Ve.. Bir de şu; “2012'de ABD yönetimi DAEŞ'in Suriye'deki varlığını, hâkimiyetini biliyordu. Ancak Beyaz Saray, Şam'daki 'rejim değişikliği' gündemine destek olmak adına onu kullandı.”

Bakın.. 'DAEŞ'i görmezden geldi' veya 'bölgesel denklemleri lehine çözmek yolunda kullanışlı buldu' demiyor. Onlar zaten var ama 'Esad'ı devirmek, Şam hükümetini değiştirmek adına örgütü destekledi” diyor.
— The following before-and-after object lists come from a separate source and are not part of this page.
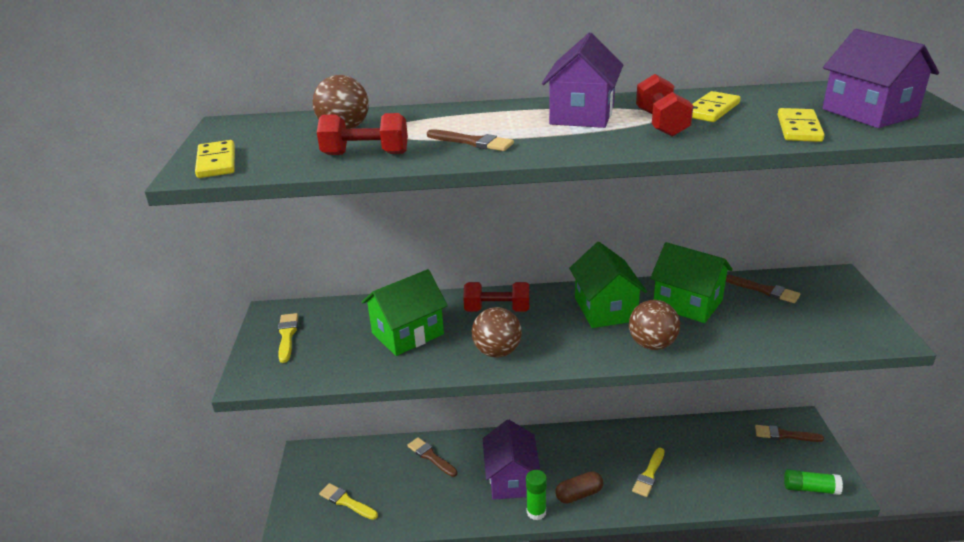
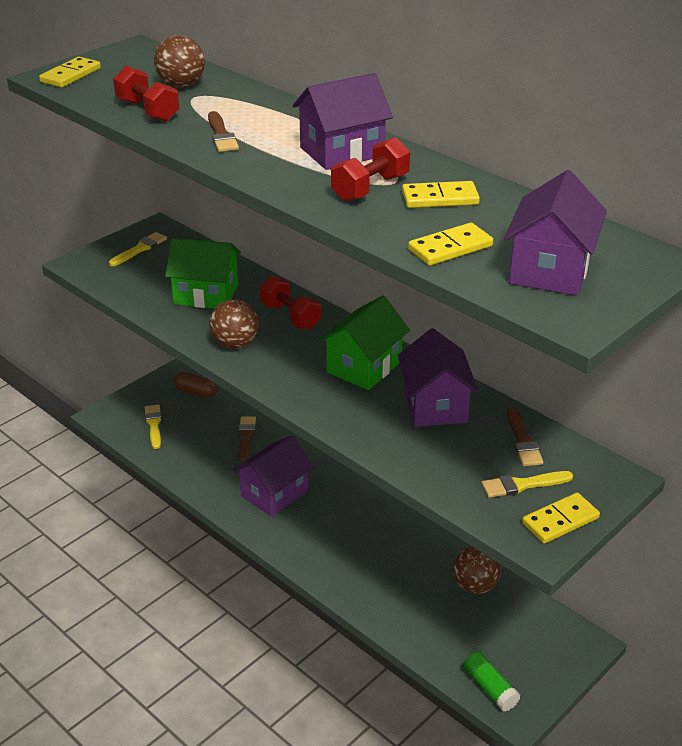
camera: 45 degrees right, 5 degrees up
(536, 512) = (255, 526): green glue stick -> none
(579, 494) = (302, 540): brown capsule -> brown capsule (196, 392)
(649, 474) = (376, 571): yellow brush -> yellow brush (522, 485)
(652, 344) = (343, 412): brown ball -> brown ball (475, 586)
(687, 303) = (435, 405): green house -> purple house
(784, 435) = (547, 639): brown brush -> none
(867, 318) = (560, 520): none -> yellow domino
Gazeteci soruyor; 'Obama yönetimi bunu görmezden mi geldi?' Generalin cevabı şu; “Bence bu kasıtlı bir karardı. Şu an yaptıkları şeyi yapabilmek için kasıtlı bir karar.”
İçeriden ve dışarıdan Ankara'ya bu konuda neler neler söylendiğini bir hatırlayın.. Acaba Washington ettikleri bu lafların karşılığını bugün hangi Türkiye iç politikalarında ödetiyor dersiniz!..

BİR NESİLLİK GLOBAL SAVAŞIN YENİ MERKEZİ

Şimdi ABD, DAEŞ'in Afganistan'ı tehdit edebileceğini söylüyor. Malum, ABD 2016 sonunda-yine ABD Başkanlık seçimleri ile eş zamanlı-ülkeden çekileceğini ilan etmişti. Şimdi diyorlar ki, “Obama'nın Afganistan'dan çekeceğine dair verdiği söz, konuyla ilgili söylenmiş son söz olmayabilir.”

Korkulan senaryo, ABD'nin DAEŞ'le savaş için Afganistan'ı bölgesel merkeze dönüştürmek istemesi. Üstelik-ABD Genelkurmay Başkanı General Martin Dempsey'in sözleriyle-'bir nesil sürecek savaş' için. Yandık; aynı Dempsey kısa süre evvel Kabil'de Afganistan Cumhurbaşkanı Eşref Gani ile görüşmesinden çıkışta, “ABD'nin DAEŞ'e karşı global bir savaş başlatmak için 15-20 yıl daha Afganistan'da askeri mevcudiyete ihtiyaç duyabileceği” önerisini yapmıştı.

Sanırım başlığı eksik attım.. Hipermetroplar da gözlerini kıssın.